The crux of the matter is that women are biologically wired to increase their food intake during their monthly cycle in preparation for pregnancy—it’s supposed to happen.

(Credit: Michigan State)
(Credit: Michigan State)

Study author Kelly Klump, a professor at Michigan State University, says the changes in food intake are all part of a natural, evolutionary process. Each month, women’s bodies undergo a menstrual cycle marked by changes in the hormones estrogen and progesterone.

These monthly fluctuations in hormones cause women to increase the amount of food they eat. These changes can also cause emotional eating, which is the tendency to over consume food in response to negative emotions.

“In our culture, we tend to view any increased eating by a woman as a negative thing, even when that gain is biologically and evolutionarily driven,” Klump says.
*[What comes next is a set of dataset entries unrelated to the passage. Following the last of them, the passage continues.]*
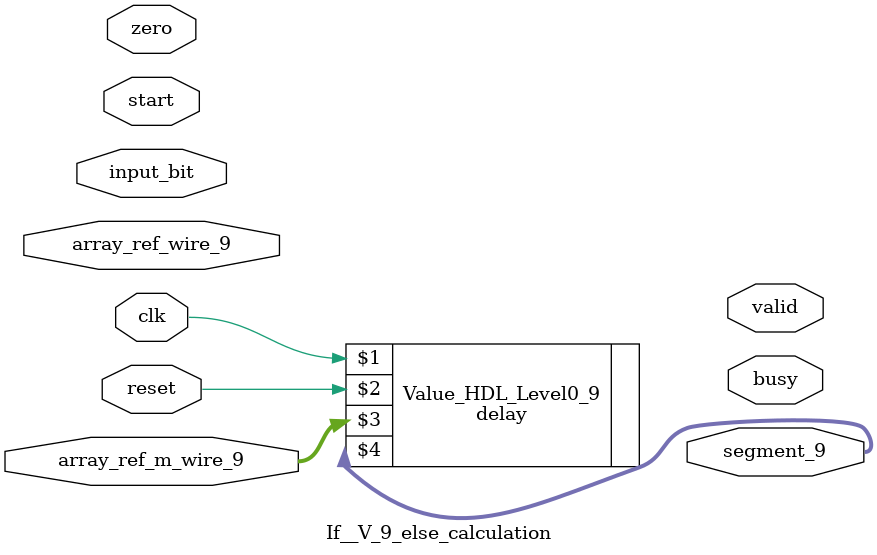
<source format=v>
module If__V_9_else_calculation(input [31:0]input_bit, input [31:0]zero, input [31:0]array_ref_wire_9, input [31:0]array_ref_m_wire_9, output [31:0]segment_9, input clk, input reset, input start, output valid, output busy);



	//Proceed with segment_9 = delay(array_ref_m_wire_9) 
	wire [31:0]segment_9;
	delay Value_HDL_Level0_9 ( clk, reset, array_ref_m_wire_9, segment_9);




endmodule

</source>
“This is a potentially dangerous chain of events that could lead to serious and life threatening eating disorders, including anorexia nervosa and bulimia nervosa. This can be especially problematic during the holidays.”

In a study published in the International Journal of Eating Disorders. Klump and co-lead author Britny Hildebrandt, a Michigan State graduate student, say future work in this area will try to determine what other factors, in addition to emotional eating, drive pathological eating disorder symptoms in women across reproductive and hormonal stages.

The National Institute of Mental Health supported the work. Researchers from Michigan State, Ohio University; Florida State University, Virginia Commonwealth University, and University of Virginia contributed to the work.